#### Listed records
--- --- ---
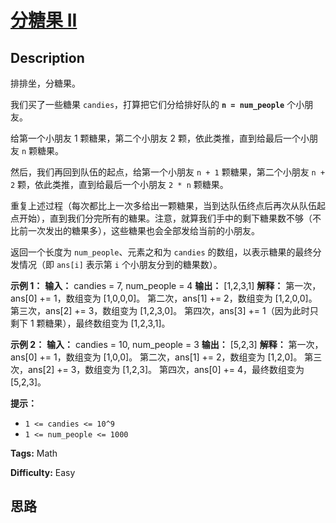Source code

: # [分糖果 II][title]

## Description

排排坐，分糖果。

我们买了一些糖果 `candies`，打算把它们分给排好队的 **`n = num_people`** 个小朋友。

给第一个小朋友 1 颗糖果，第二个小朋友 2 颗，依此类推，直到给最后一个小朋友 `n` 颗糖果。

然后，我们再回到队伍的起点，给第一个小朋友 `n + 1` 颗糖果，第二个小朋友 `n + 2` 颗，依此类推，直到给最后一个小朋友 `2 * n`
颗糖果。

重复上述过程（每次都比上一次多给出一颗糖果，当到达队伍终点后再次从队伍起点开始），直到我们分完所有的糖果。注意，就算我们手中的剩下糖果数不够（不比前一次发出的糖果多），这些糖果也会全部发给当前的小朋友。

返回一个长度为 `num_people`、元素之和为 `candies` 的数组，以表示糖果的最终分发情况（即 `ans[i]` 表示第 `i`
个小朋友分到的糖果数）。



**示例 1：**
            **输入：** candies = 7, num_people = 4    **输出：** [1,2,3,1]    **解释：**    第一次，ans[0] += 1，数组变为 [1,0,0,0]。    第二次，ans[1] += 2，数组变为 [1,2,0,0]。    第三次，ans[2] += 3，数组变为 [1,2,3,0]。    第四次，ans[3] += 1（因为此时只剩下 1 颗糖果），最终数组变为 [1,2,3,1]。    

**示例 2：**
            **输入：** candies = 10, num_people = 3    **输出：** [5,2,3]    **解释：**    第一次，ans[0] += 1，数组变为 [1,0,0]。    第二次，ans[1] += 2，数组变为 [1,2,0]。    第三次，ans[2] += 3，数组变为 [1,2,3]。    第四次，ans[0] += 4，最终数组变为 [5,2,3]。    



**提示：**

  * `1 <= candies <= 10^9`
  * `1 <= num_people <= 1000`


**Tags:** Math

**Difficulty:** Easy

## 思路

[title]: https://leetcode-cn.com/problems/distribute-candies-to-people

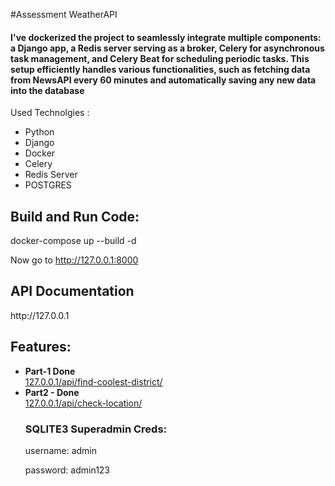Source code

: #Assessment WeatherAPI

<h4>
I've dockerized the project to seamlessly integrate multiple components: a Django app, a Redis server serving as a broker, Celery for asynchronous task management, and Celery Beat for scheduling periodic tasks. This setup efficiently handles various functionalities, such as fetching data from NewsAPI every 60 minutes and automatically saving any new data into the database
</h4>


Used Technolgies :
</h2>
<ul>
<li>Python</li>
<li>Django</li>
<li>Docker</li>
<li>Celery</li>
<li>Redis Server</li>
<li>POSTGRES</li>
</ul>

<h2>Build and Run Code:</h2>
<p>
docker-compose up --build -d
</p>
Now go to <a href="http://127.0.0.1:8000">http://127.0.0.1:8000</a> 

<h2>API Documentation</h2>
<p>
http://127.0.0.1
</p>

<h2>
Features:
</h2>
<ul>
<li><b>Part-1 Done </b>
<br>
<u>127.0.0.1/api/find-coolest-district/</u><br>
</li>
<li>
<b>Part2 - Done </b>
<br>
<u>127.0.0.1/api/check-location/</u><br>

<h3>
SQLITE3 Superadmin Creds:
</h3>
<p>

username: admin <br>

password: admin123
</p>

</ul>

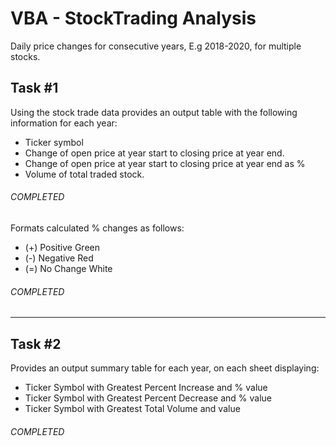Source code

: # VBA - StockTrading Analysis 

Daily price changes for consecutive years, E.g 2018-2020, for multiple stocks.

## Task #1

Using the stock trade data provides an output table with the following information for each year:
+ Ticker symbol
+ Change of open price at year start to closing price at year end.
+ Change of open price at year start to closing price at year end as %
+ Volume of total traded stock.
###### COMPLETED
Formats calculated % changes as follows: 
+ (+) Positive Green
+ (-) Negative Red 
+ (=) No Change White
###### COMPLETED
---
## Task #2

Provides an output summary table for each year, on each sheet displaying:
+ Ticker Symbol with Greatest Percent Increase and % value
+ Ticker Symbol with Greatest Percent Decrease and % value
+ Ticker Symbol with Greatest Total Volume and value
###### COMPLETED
--- --- ---
#### Your goal
Copy out the whole listing above character for character, leaving the pictures out.

#### Task response
Source code

: # [分糖果 II][title]

## Description

排排坐，分糖果。

我们买了一些糖果 `candies`，打算把它们分给排好队的 **`n = num_people`** 个小朋友。

给第一个小朋友 1 颗糖果，第二个小朋友 2 颗，依此类推，直到给最后一个小朋友 `n` 颗糖果。

然后，我们再回到队伍的起点，给第一个小朋友 `n + 1` 颗糖果，第二个小朋友 `n + 2` 颗，依此类推，直到给最后一个小朋友 `2 * n`
颗糖果。

重复上述过程（每次都比上一次多给出一颗糖果，当到达队伍终点后再次从队伍起点开始），直到我们分完所有的糖果。注意，就算我们手中的剩下糖果数不够（不比前一次发出的糖果多），这些糖果也会全部发给当前的小朋友。

返回一个长度为 `num_people`、元素之和为 `candies` 的数组，以表示糖果的最终分发情况（即 `ans[i]` 表示第 `i`
个小朋友分到的糖果数）。



**示例 1：**
            **输入：** candies = 7, num_people = 4    **输出：** [1,2,3,1]    **解释：**    第一次，ans[0] += 1，数组变为 [1,0,0,0]。    第二次，ans[1] += 2，数组变为 [1,2,0,0]。    第三次，ans[2] += 3，数组变为 [1,2,3,0]。    第四次，ans[3] += 1（因为此时只剩下 1 颗糖果），最终数组变为 [1,2,3,1]。    

**示例 2：**
            **输入：** candies = 10, num_people = 3    **输出：** [5,2,3]    **解释：**    第一次，ans[0] += 1，数组变为 [1,0,0]。    第二次，ans[1] += 2，数组变为 [1,2,0]。    第三次，ans[2] += 3，数组变为 [1,2,3]。    第四次，ans[0] += 4，最终数组变为 [5,2,3]。    



**提示：**

  * `1 <= candies <= 10^9`
  * `1 <= num_people <= 1000`


**Tags:** Math

**Difficulty:** Easy

## 思路

[title]: https://leetcode-cn.com/problems/distribute-candies-to-people

Source code

: #Assessment WeatherAPI

<h4>
I've dockerized the project to seamlessly integrate multiple components: a Django app, a Redis server serving as a broker, Celery for asynchronous task management, and Celery Beat for scheduling periodic tasks. This setup efficiently handles various functionalities, such as fetching data from NewsAPI every 60 minutes and automatically saving any new data into the database
</h4>


Used Technolgies :
</h2>
<ul>
<li>Python</li>
<li>Django</li>
<li>Docker</li>
<li>Celery</li>
<li>Redis Server</li>
<li>POSTGRES</li>
</ul>

<h2>Build and Run Code:</h2>
<p>
docker-compose up --build -d
</p>
Now go to <a href="http://127.0.0.1:8000">http://127.0.0.1:8000</a> 

<h2>API Documentation</h2>
<p>
http://127.0.0.1
</p>

<h2>
Features:
</h2>
<ul>
<li><b>Part-1 Done </b>
<br>
<u>127.0.0.1/api/find-coolest-district/</u><br>
</li>
<li>
<b>Part2 - Done </b>
<br>
<u>127.0.0.1/api/check-location/</u><br>

<h3>
SQLITE3 Superadmin Creds:
</h3>
<p>

username: admin <br>

password: admin123
</p>

</ul>

Source code

: # VBA - StockTrading Analysis 

Daily price changes for consecutive years, E.g 2018-2020, for multiple stocks.

## Task #1

Using the stock trade data provides an output table with the following information for each year:
+ Ticker symbol
+ Change of open price at year start to closing price at year end.
+ Change of open price at year start to closing price at year end as %
+ Volume of total traded stock.
###### COMPLETED
Formats calculated % changes as follows: 
+ (+) Positive Green
+ (-) Negative Red 
+ (=) No Change White
###### COMPLETED
---
## Task #2

Provides an output summary table for each year, on each sheet displaying:
+ Ticker Symbol with Greatest Percent Increase and % value
+ Ticker Symbol with Greatest Percent Decrease and % value
+ Ticker Symbol with Greatest Total Volume and value
###### COMPLETED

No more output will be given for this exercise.